Regular Polygonal Vortex Filament Evolution and Exponential Sums

When taking a regular planar polygon of \(M\) sides and length \(2\pi \) as the initial datum of the vortex filament equation, \(\mathbf{X}_{t}= \mathbf{X}_{s}\wedge \mathbf{X}_{ss}\), the solution becomes polygonal at times of the form \(t_{pq} = (p/q)(2\pi /M^{2})\), with \(\gcd (p,q)=1\), and the corresponding polygon has \(Mq\) sides, if \(q\) is odd, and \(Mq/2\) sides, if \(q\) is even. Moreover, that polygon is skew (except when \(q = 1\) or \(q = 2\), where the initial shape is recovered), and the angle \(\rho \) between two adjacent sides is a constant.

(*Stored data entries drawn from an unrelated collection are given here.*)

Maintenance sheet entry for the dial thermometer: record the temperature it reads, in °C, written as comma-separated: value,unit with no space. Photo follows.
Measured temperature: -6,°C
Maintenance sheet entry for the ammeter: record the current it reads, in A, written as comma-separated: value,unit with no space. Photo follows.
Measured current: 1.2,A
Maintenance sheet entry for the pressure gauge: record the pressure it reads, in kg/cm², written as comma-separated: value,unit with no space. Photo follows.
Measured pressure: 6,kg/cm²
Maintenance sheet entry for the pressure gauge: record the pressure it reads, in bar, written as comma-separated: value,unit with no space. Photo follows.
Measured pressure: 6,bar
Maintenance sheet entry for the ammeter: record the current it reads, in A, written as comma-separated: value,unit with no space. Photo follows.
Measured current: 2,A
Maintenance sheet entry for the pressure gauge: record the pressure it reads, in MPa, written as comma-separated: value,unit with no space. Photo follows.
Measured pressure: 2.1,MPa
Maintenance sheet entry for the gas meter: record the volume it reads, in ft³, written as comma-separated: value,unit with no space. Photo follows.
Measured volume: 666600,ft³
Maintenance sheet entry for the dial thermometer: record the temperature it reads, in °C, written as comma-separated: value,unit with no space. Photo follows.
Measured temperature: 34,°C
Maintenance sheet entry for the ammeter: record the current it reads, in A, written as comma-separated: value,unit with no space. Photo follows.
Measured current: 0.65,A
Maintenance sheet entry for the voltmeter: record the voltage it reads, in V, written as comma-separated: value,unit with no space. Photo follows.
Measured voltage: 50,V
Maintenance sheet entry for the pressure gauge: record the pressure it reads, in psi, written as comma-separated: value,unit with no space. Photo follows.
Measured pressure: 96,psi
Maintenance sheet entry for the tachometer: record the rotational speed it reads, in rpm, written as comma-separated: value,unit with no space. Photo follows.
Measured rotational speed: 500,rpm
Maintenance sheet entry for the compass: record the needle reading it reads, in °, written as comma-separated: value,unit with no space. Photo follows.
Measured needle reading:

In this paper, we give a rigorous proof of the conjecture that states that, at a time \(t_{pq}\), \(\cos ^{q}(\rho /2) = \cos (\pi /M)\), if \(q\) is odd, and \(\cos ^{q}(\rho /2) = \cos ^{2}(\pi /M)\), if \(q\) is even. Since the transition of one side of the polygon to the next one is given by a rotation in \(\mathbb{R}^{3}\) determined by a generalized Gauss sum, the idea of the proof consists in showing that a certain product of those rotations is a rotation of angle \(2\pi /M\), which is equivalent to proving that some exponential sums with arithmetic content are purely imaginary.